We present a cross-market algorithmic trading system that balances execution quality with rigorous compliance enforcement. The architecture comprises a high-level planner, a reinforcement learning execution agent, and an independent compliance agent. We formulate trade execution as a constrained Markov decision process with hard constraints on participation limits, price bands, and self-trading avoidance. The execution agent is trained with proximal policy optimization, while a runtime action-shield projects any unsafe action into a feasible set. To support auditability without exposing proprietary signals, we add a zero-knowledge compliance audit layer that produces cryptographic proofs that all actions satisfied the constraints. We evaluate in a multi-venue, ABIDES-based simulator and compare against standard baselines (e.g., TWAP, VWAP). The learned policy reduces implementation shortfall and variance while exhibiting no observed constraint violations across stress scenarios including elevated latency, partial fills, compliance module toggling, and varying constraint limits. We report effects at the 95% confidence level using paired t-tests and examine tail risk via CVaR. We situate the work at the intersection of optimal execution, safe reinforcement learning, regulatory technology, and verifiable AI, and discuss ethical considerations, limitations (e.g., modeling assumptions and computational overhead), and paths to real-world deployment.

Figures (3)

• Figure 1: System architecture. The Planner splits the order and sets high-level parameters. The RL Execution Agent decides specific order placements, which are filtered by the Shield for compliance before reaching the Market Environment (multiple exchanges and trading agents). The Compliance Agent (through the Shield and monitoring) ensures no rule is violated in real-time and generates zero-knowledge compliance proofs (zkCA) after execution for auditability.
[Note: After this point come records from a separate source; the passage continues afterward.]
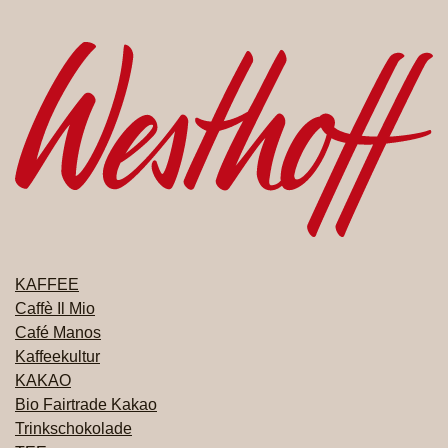
KAFFEE
PRODUKTE
Caffè Il Mio
Café Manos
Kaffeekultur
KAKAO
Bio Fairtrade Kakao
Trinkschokolade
• Figure 2: Impact of network latency on execution shortfall (bps). RL (PPO) scales gracefully with latency and remains competitive to VWAP/TWAP, while arbitrage degrades sharply as latency increases.
• Figure 3: Impact of volume participation limit $\alpha$ on performance. Left: The Safe RL agent’s implementation shortfall (IS) improves (becomes less negative) as $\alpha$ increases from 5% to 50%, but with diminishing returns beyond 20–30%. Right: Conceptual illustration of an unconstrained agent’s tendency to violate a given cap. At very low caps, an RL agent without enforcement would exceed the limit in most episodes; as the cap loosens, the agent naturally stays within bounds.